_DATA RECORDS_
============================================================

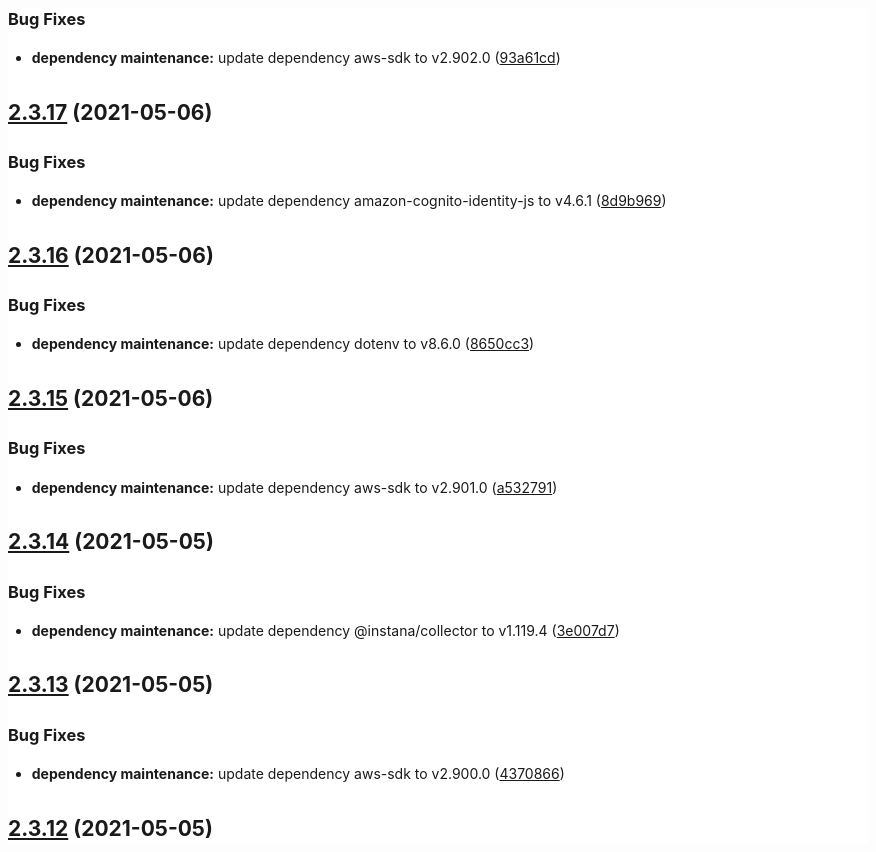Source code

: 
### Bug Fixes

* **dependency maintenance:** update dependency aws-sdk to v2.902.0 ([93a61cd](https://github.com/Sanofi-IADC/whispr/commit/93a61cd1357c9ec8d224c37d81aa8a491230ed2c))

## [2.3.17](https://github.com/Sanofi-IADC/whispr/compare/v2.3.16...v2.3.17) (2021-05-06)


### Bug Fixes

* **dependency maintenance:** update dependency amazon-cognito-identity-js to v4.6.1 ([8d9b969](https://github.com/Sanofi-IADC/whispr/commit/8d9b9691423c257cd2b8025191fcecc61801c619))

## [2.3.16](https://github.com/Sanofi-IADC/whispr/compare/v2.3.15...v2.3.16) (2021-05-06)


### Bug Fixes

* **dependency maintenance:** update dependency dotenv to v8.6.0 ([8650cc3](https://github.com/Sanofi-IADC/whispr/commit/8650cc3e411af46ea79b821740abe93cb30bce1c))

## [2.3.15](https://github.com/Sanofi-IADC/whispr/compare/v2.3.14...v2.3.15) (2021-05-06)


### Bug Fixes

* **dependency maintenance:** update dependency aws-sdk to v2.901.0 ([a532791](https://github.com/Sanofi-IADC/whispr/commit/a532791bff7657ad04faf55f4fbce8a46b601fba))

## [2.3.14](https://github.com/Sanofi-IADC/whispr/compare/v2.3.13...v2.3.14) (2021-05-05)


### Bug Fixes

* **dependency maintenance:** update dependency @instana/collector to v1.119.4 ([3e007d7](https://github.com/Sanofi-IADC/whispr/commit/3e007d7a2f0ea563db9a86c506d16cd41433571a))

## [2.3.13](https://github.com/Sanofi-IADC/whispr/compare/v2.3.12...v2.3.13) (2021-05-05)


### Bug Fixes

* **dependency maintenance:** update dependency aws-sdk to v2.900.0 ([4370866](https://github.com/Sanofi-IADC/whispr/commit/437086685b49cb641ccef012033e355666bea1fa))

## [2.3.12](https://github.com/Sanofi-IADC/whispr/compare/v2.3.11...v2.3.12) (2021-05-05)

============================================================

_WHAT THIS TASK INVOLVES_
Reproduce the source text of the records with every instance of "Bug Fixes" replaced by "Corrections", leaving all other text unchanged. Omit the pictures from your answer.

_EXERCISE RESPONSE_
Source code

: 
### Corrections

* **dependency maintenance:** update dependency aws-sdk to v2.902.0 ([93a61cd](https://github.com/Sanofi-IADC/whispr/commit/93a61cd1357c9ec8d224c37d81aa8a491230ed2c))

## [2.3.17](https://github.com/Sanofi-IADC/whispr/compare/v2.3.16...v2.3.17) (2021-05-06)


### Corrections

* **dependency maintenance:** update dependency amazon-cognito-identity-js to v4.6.1 ([8d9b969](https://github.com/Sanofi-IADC/whispr/commit/8d9b9691423c257cd2b8025191fcecc61801c619))

## [2.3.16](https://github.com/Sanofi-IADC/whispr/compare/v2.3.15...v2.3.16) (2021-05-06)


### Corrections

* **dependency maintenance:** update dependency dotenv to v8.6.0 ([8650cc3](https://github.com/Sanofi-IADC/whispr/commit/8650cc3e411af46ea79b821740abe93cb30bce1c))

## [2.3.15](https://github.com/Sanofi-IADC/whispr/compare/v2.3.14...v2.3.15) (2021-05-06)


### Corrections

* **dependency maintenance:** update dependency aws-sdk to v2.901.0 ([a532791](https://github.com/Sanofi-IADC/whispr/commit/a532791bff7657ad04faf55f4fbce8a46b601fba))

## [2.3.14](https://github.com/Sanofi-IADC/whispr/compare/v2.3.13...v2.3.14) (2021-05-05)


### Corrections

* **dependency maintenance:** update dependency @instana/collector to v1.119.4 ([3e007d7](https://github.com/Sanofi-IADC/whispr/commit/3e007d7a2f0ea563db9a86c506d16cd41433571a))

## [2.3.13](https://github.com/Sanofi-IADC/whispr/compare/v2.3.12...v2.3.13) (2021-05-05)


### Corrections

* **dependency maintenance:** update dependency aws-sdk to v2.900.0 ([4370866](https://github.com/Sanofi-IADC/whispr/commit/437086685b49cb641ccef012033e355666bea1fa))

## [2.3.12](https://github.com/Sanofi-IADC/whispr/compare/v2.3.11...v2.3.12) (2021-05-05)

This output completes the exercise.